From_Pandas_edgelist Karate Dataset

url = 'https://raw.githubusercontent.com/rapidsai/cugraph/branch-22.10/datasets/karate.csv'
df = pd.read_csv(url,delimiter=' ', header=None, names=["0", "1", "2"],
dtype={"0": "int32", "1": "int32","2": "float32"})

G = cugraph.Graph()
G.from_pandas_edgelist(df, source='0', destination='1',edge_attr='2', renumber=False)

G.__class__
cugraph.structure.graph_classes.Graph

From_Pandas_edgelist

edges = pd.read_csv('.csv')
edges = edges.groupby(['Source','Target'])['retweet_from'].count()
edges = edges.to_frame(name="weight").reset_index()
edges['Source'] = edges['Source'].astype("int32")
edges['Target'] = edges['Target'].astype("int32")
edges['weight'] = edges['weight'].astype("float32")
edges.dtypes
Source      int32
Target      int32
weight    float32
dtype: object

G = cugraph.Graph()
G = G.from_pandas_edgelist(edges,source = 'Source',destination = 'Target',edge_attr = 'weight', renumber=False)

G.__class__
NoneType

From_Pandas_edgelist with three Edges

data = [[1, 3,3], [2, 1,1], [3, 1, 7]]
edges = pd.DataFrame(data, columns=['Source', 'Target', 'weight'])
edges['Source'] = edges['Source'].astype("int32")
edges['Target'] = edges['Target'].astype("int32")
edges['weight'] = edges['weight'].astype("float32")
G = cugraph.Graph()
G = G.from_pandas_edgelist(edges,source = 'Source',
                                            destination='Target',edge_attr = 'weight', renumber=False)
G.__class__
NoneType
padul
  • 134
  • 11

2 Answers2

1

Example 1: From_dask_edgelist
you need to add "edges['weight'] = edges['weight'].astype("float32")" so that the dtype of weight is correct. otherwise the from_dask_cudf_edgelist will throw and error and return None

Example 3: From_Pandas_edgelist
Example 4: From_Pandas_edgelist with three Edges
This will currently not work since 'from_pandas_edgelist' returns None (PR mentioned above fixes that).

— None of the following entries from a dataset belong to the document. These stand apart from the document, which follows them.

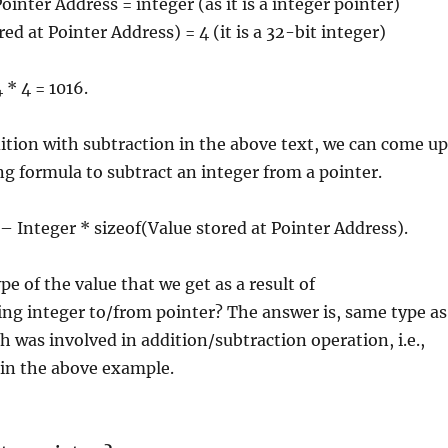
ointer Address = integer (as it is a integer pointer)
ed at Pointer Address) = 4 (it is a 32-bit integer)
 * 4 = 1016.
dition with subtraction in the above text, we can come up
ng formula to subtract an integer from a pointer.
 – Integer * sizeof(Value stored at Pointer Address).
pe of the value that we get as a result of
ng integer to/from pointer? The answer is, same type as
h was involved in addition/subtraction operation, i.e.,
 in the above example.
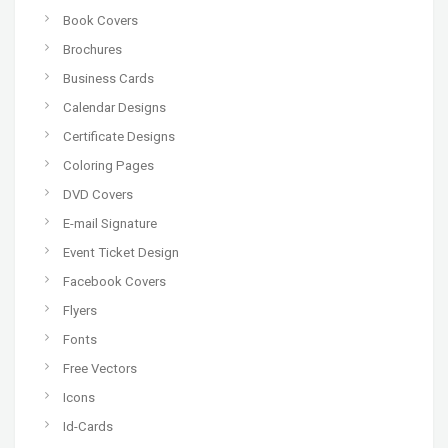
Book Covers
Brochures
Business Cards
Calendar Designs
Certificate Designs
Coloring Pages
DVD Covers
E-mail Signature
Event Ticket Design
Facebook Covers
Flyers
Fonts
Free Vectors
Icons
Id-Cards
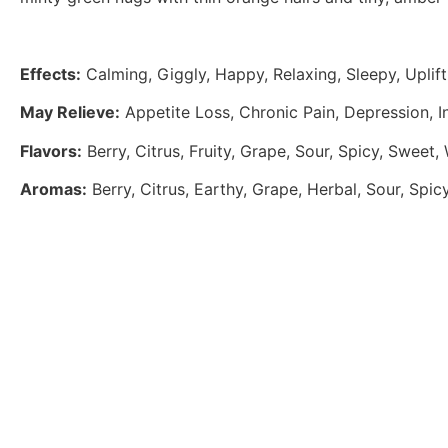
Effects:
Calming, Giggly, Happy, Relaxing, Sleepy, Uplift
May Relieve:
Appetite Loss, Chronic Pain, Depression, I
Flavors:
Berry, Citrus, Fruity, Grape, Sour, Spicy, Sweet
Aromas:
Berry, Citrus, Earthy, Grape, Herbal, Sour, Spic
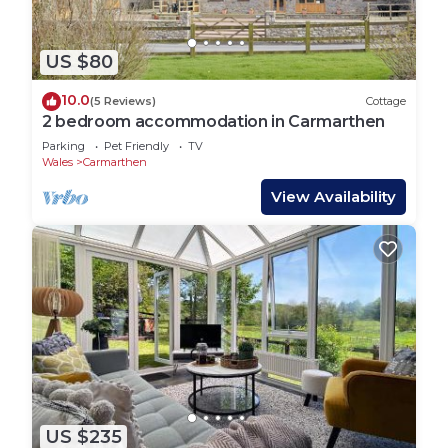
US $80
10.0
(5 Reviews)
Cottage
2 bedroom accommodation in Carmarthen
Parking
Pet Friendly
TV
Wales
Carmarthen
View Availability
US $235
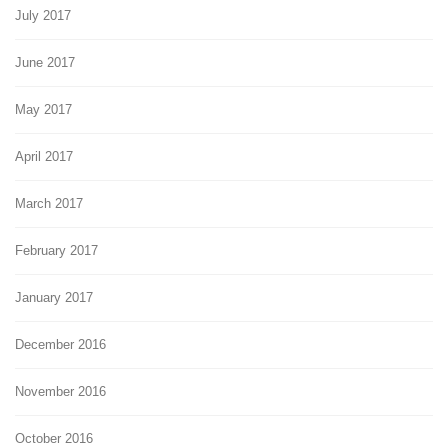
July 2017
June 2017
May 2017
April 2017
March 2017
February 2017
January 2017
December 2016
November 2016
October 2016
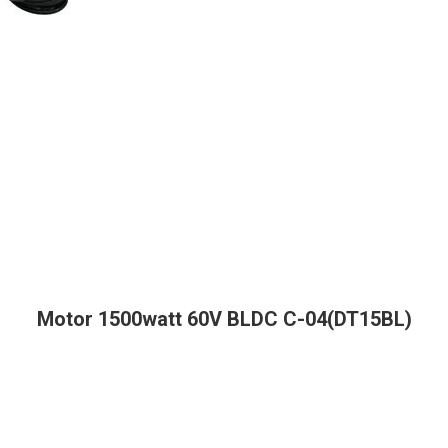
Motor 1500watt 60V BLDC C-04(DT15BL)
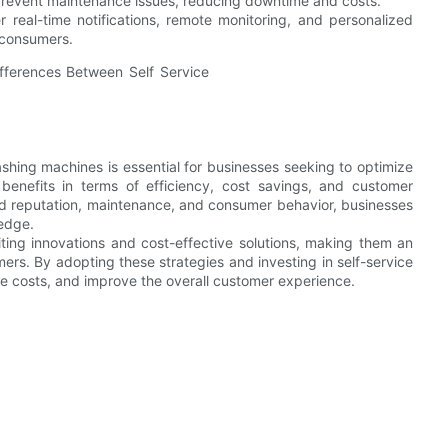
 prevent maintenance issues, reducing downtime and costs.
 real-time notifications, remote monitoring, and personalized
 consumers.
shing machines is essential for businesses seeking to optimize
 benefits in terms of efficiency, cost savings, and customer
and reputation, maintenance, and consumer behavior, businesses
edge.
ting innovations and cost-effective solutions, making them an
ers. By adopting these strategies and investing in self-service
e costs, and improve the overall customer experience.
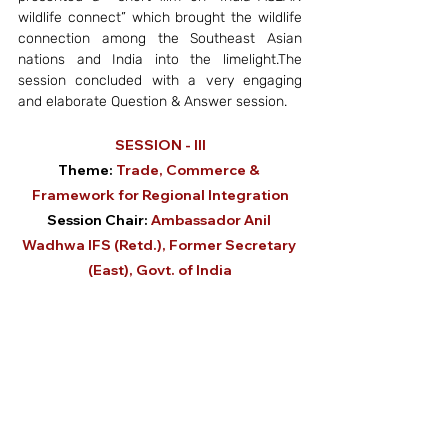
wildlife connect” which brought the wildlife 
connection among the Southeast Asian 
nations and India into the limelight.The 
session concluded with a very engaging 
and elaborate Question & Answer session. 
SESSION - III
Theme:
 Trade, Commerce & 
Framework for Regional Integration
Session Chair:
 Ambassador Anil 
Wadhwa IFS (Retd.), Former Secretary 
(East), Govt. of India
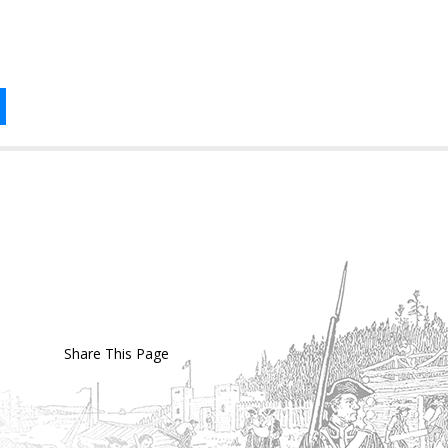
Share This Page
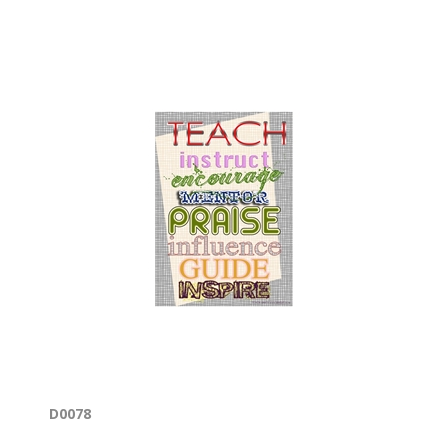
D0078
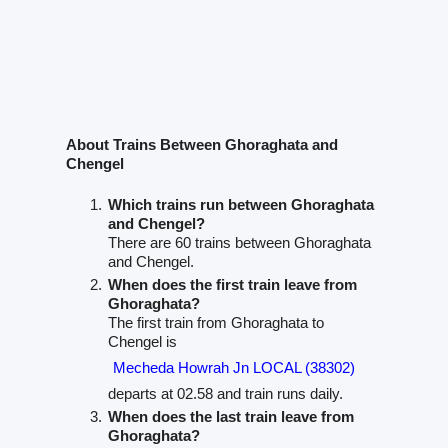
About Trains Between Ghoraghata and
Chengel
Which trains run between Ghoraghata
and Chengel?
There are 60 trains between Ghoraghata
and Chengel.
When does the first train leave from
Ghoraghata?
The first train from Ghoraghata to
Chengel is
Mecheda Howrah Jn LOCAL (38302)
departs at 02.58 and train runs daily.
When does the last train leave from
Ghoraghata?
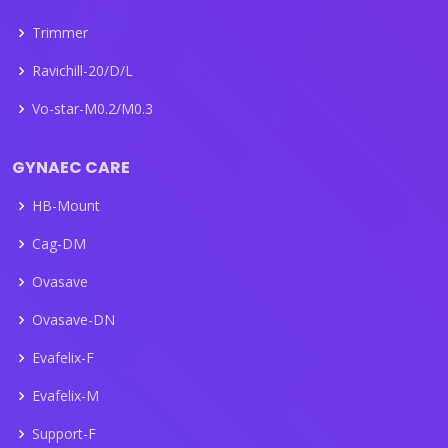
Trimmer
Ravichill-20/D/L
Vo-star-M0.2/M0.3
GYNAEC CARE
HB-Mount
Cag-DM
Ovasave
Ovasave-DN
Evafelix-F
Evafelix-M
Support-F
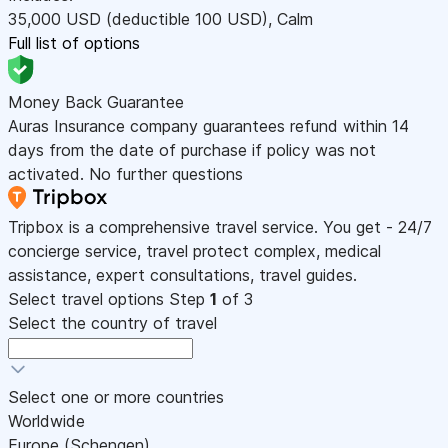
35,000
USD
(deductible 100
USD
)
,
Calm
Full list of options
Money Back Guarantee
Auras Insurance company guarantees refund within 14
days from the date of purchase if policy was not
activated. No further questions
Tripbox is a comprehensive travel service. You get - 24/7
concierge service, travel protect complex, medical
assistance, expert consultations, travel guides.
Select travel options
Step
1
of 3
Select the country of travel
Select one or more countries
Worldwide
Europe (Schengen)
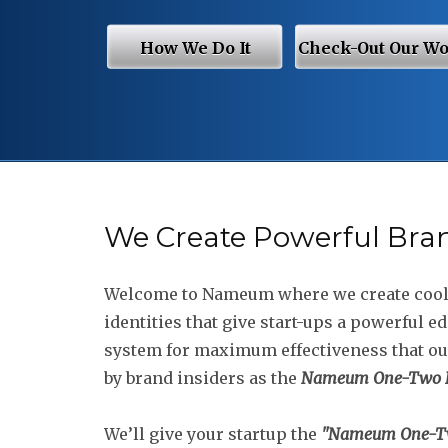
How We Do It
Check-Out Our W
We Create Powerful Bra
Welcome to Nameum where we create coo
identities that give start-ups a powerful e
system for maximum effectiveness that o
by brand insiders as the
Nameum One-Two P
We’ll give your startup the
"Nameum One-T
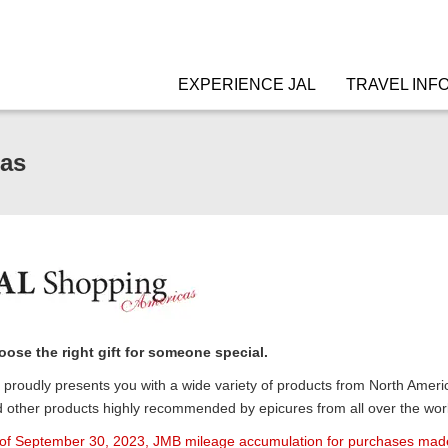
EXPERIENCE JAL
TRAVEL INF
as
ose the right gift for someone special.
proudly presents you with a wide variety of products from North Americ
 other products highly recommended by epicures from all over the world
of September 30, 2023, JMB mileage accumulation for purchases made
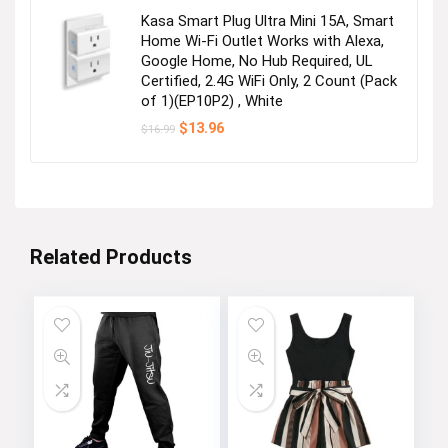
$24.99.
$19.90.
Kasa Smart Plug Ultra Mini 15A, Smart
Home Wi-Fi Outlet Works with Alexa,
Google Home, No Hub Required, UL
Certified, 2.4G WiFi Only, 2 Count (Pack
of 1)(EP10P2) , White
Original
Current
$
13.96
$
16.99
price
price
was:
is:
$16.99.
$13.96.
Related Products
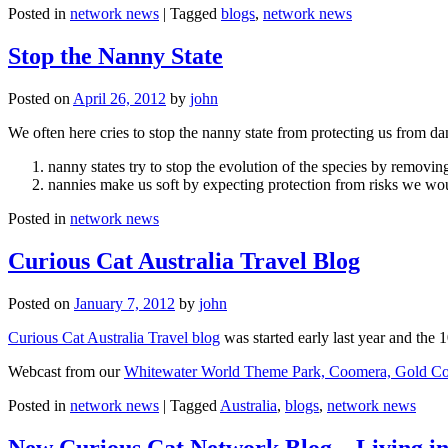
Posted in
network news
|
Tagged
blogs
,
network news
Stop the Nanny State
Posted on
April 26, 2012
by
john
We often here cries to stop the nanny state from protecting us from da
nanny states try to stop the evolution of the species by removi
nannies make us soft by expecting protection from risks we wo
Posted in
network news
Curious Cat Australia Travel Blog
Posted on
January 7, 2012
by
john
Curious Cat Australia Travel blog
was started early last year and the 
Webcast from our
Whitewater World Theme Park, Coomera, Gold Co
Posted in
network news
|
Tagged
Australia
,
blogs
,
network news
New Curious Cat Network Blog – Living i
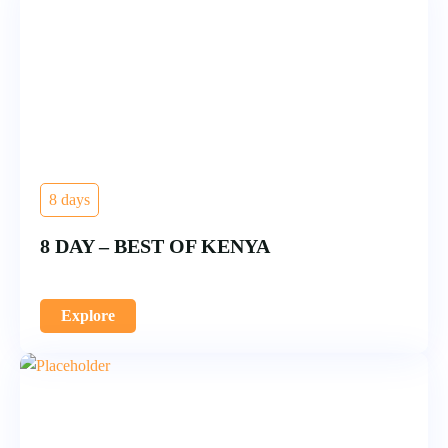
8 days
8 DAY – BEST OF KENYA
Explore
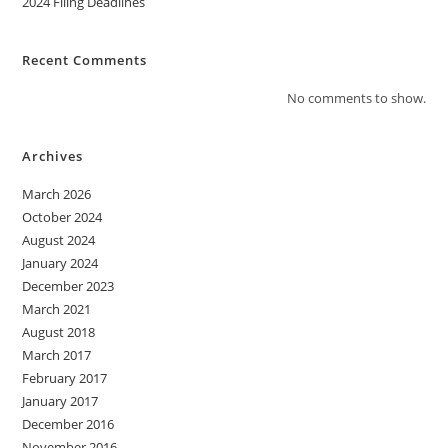
2024 Filing Deadlines
Recent Comments
No comments to show.
Archives
March 2026
October 2024
August 2024
January 2024
December 2023
March 2021
August 2018
March 2017
February 2017
January 2017
December 2016
November 2016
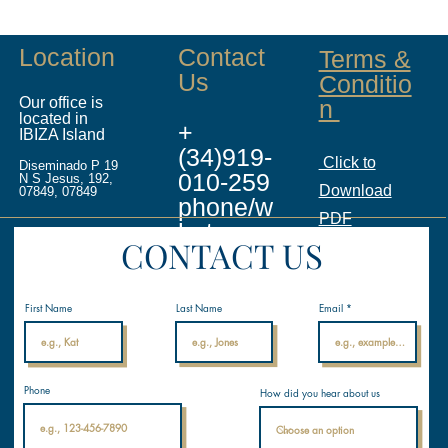
Location
Contact
Terms &
Us
Conditio
Our office is
n
located in
+
IBIZA Island
(34)919-
Click to
Diseminado P 19
010-259
N S Jesus, 192,
Download
07849, 07849
phone/w
PDF
hatsapp
CONTACT US
info@ina
licenses.
First Name
Last Name
Email
com
Internati
Phone
How did you hear about us
onal
Nautical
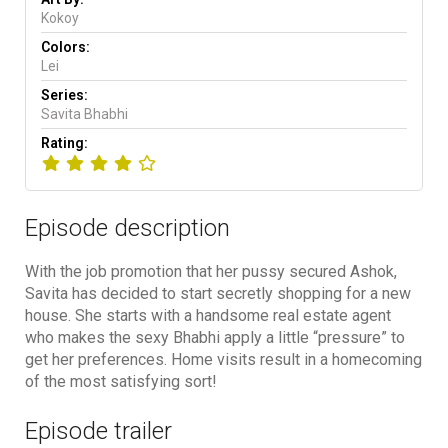
Kokoy
Colors:
Lei
Series:
Savita Bhabhi
Rating:
Episode description
With the job promotion that her pussy secured Ashok,
Savita has decided to start secretly shopping for a new
house. She starts with a handsome real estate agent
who makes the sexy Bhabhi apply a little “pressure” to
get her preferences. Home visits result in a homecoming
of the most satisfying sort!
Episode trailer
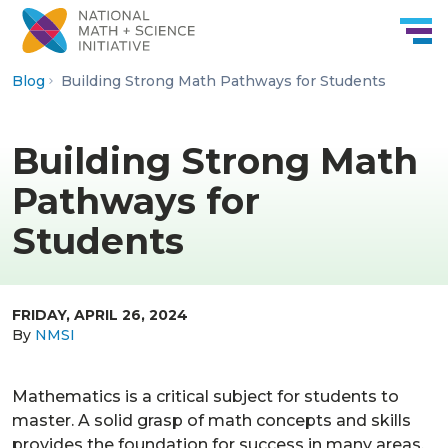
Skip to Content
Blog
Building Strong Math Pathways for Students
Building Strong Math
Pathways for
Students
FRIDAY, APRIL 26, 2024
By
NMSI
Mathematics is a critical subject for students to
master. A solid grasp of math concepts and skills
provides the foundation for success in many areas,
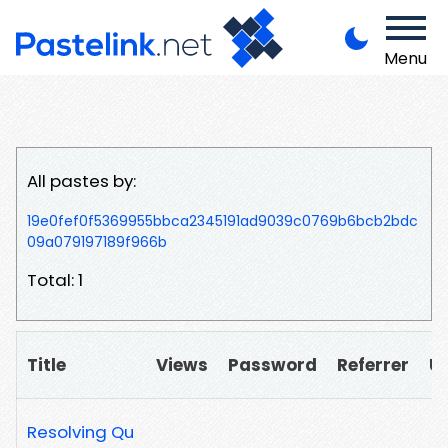
Menu
All pastes by:
19e0fef0f5369955bbca2345191ad9039c0769b6bcb2bdc
09a079197189f966b
Total: 1
Title
Views
Password
Referrer
U
Resolving Qu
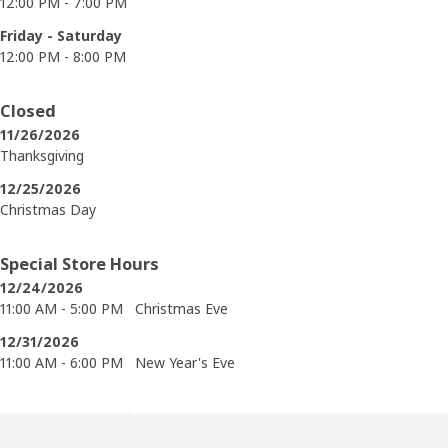
12:00 PM - 7:00 PM
Friday - Saturday
12:00 PM - 8:00 PM
Closed
11/26/2026
Thanksgiving
12/25/2026
Christmas Day
Special Store Hours
12/24/2026
11:00 AM - 5:00 PM
Christmas Eve
12/31/2026
11:00 AM - 6:00 PM
New Year's Eve
Skip product categories list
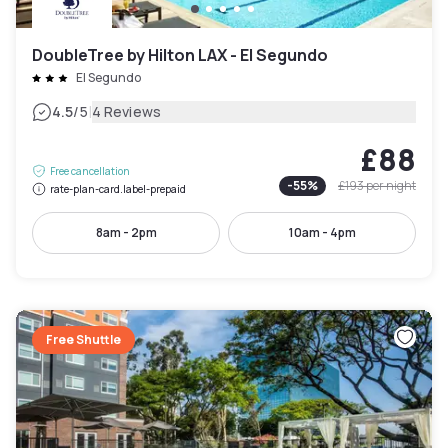
DoubleTree by Hilton LAX - El Segundo
El Segundo
|
4.5
/5
4 Reviews
£88
Free cancellation
-
55
%
£193
per night
rate-plan-card.label-prepaid
8am - 2pm
10am - 4pm
Free Shuttle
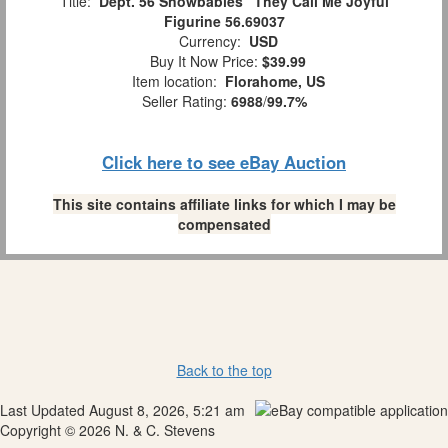
Title:
Dept. 56 Snowbabies "They Call Me Joyful"
Figurine 56.69037
Currency:
USD
Buy It Now Price:
$39.99
Item location:
Florahome, US
Seller Rating:
6988
/
99.7%
Click here to see eBay Auction
This site contains affiliate links for which I may be
compensated
Back to the top
Last Updated August 8, 2026, 5:21 am
Copyright © 2026 N. & C. Stevens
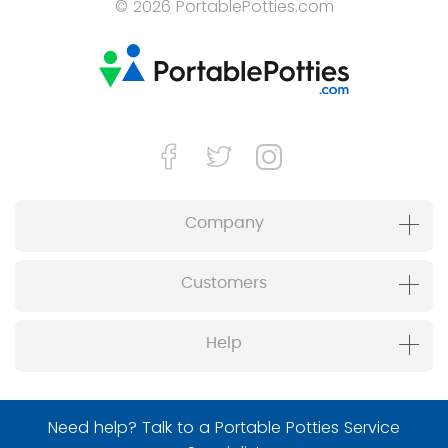
© 2026 PortablePotties.com
Company
Customers
Help
Need help? Talk to a Portable Potties Service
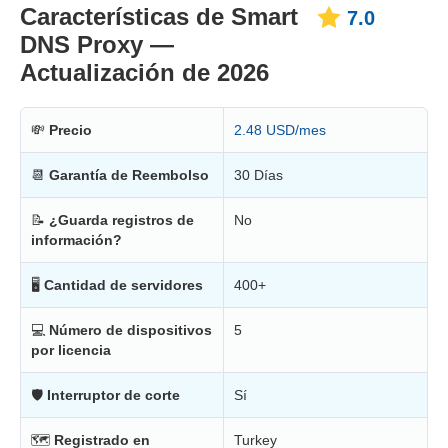
Características de Smart
7.0
DNS Proxy —
Actualización de 2026
💸
Precio
2.48 USD/mes
📆
Garantía de Reembolso
30 Días
📝
¿Guarda registros de
No
información?
🖥
Cantidad de servidores
400+
💻
Número de dispositivos
5
por licencia
🛡
Interruptor de corte
Sí
🗺
Registrado en
Turkey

If you change
G = G.from_pandas_edgelist(edges,source = 'Source',destination = 'Target',edge_attr = 'weight', renumber=False)
to be just
G.from_pandas_edgelist(edges,source = 'Source',destination = 'Target',edge_attr = 'weight', renumber=False)
then it will work

BradRees
  • 106
  • 1
  • 8
  • Thanks, the hint for Example 1 does not work. I get still no error and a None. But the tip for from_pandas_edgelist works – padul Sep 28 '22 at 12:18
0

Not all of the cuGraph functions can be pipelined.
The call from_dask_cudf_edgelist return None

The perferred way is:

G = cugraph.Graph()
G.from_dask_cudf_edgelist(edges,
                           source = 'Source',
                           destination = 'Target',
                           edge_attr = 'weight')

Then G.class will work

BradRees
  • 106
  • 1
  • 8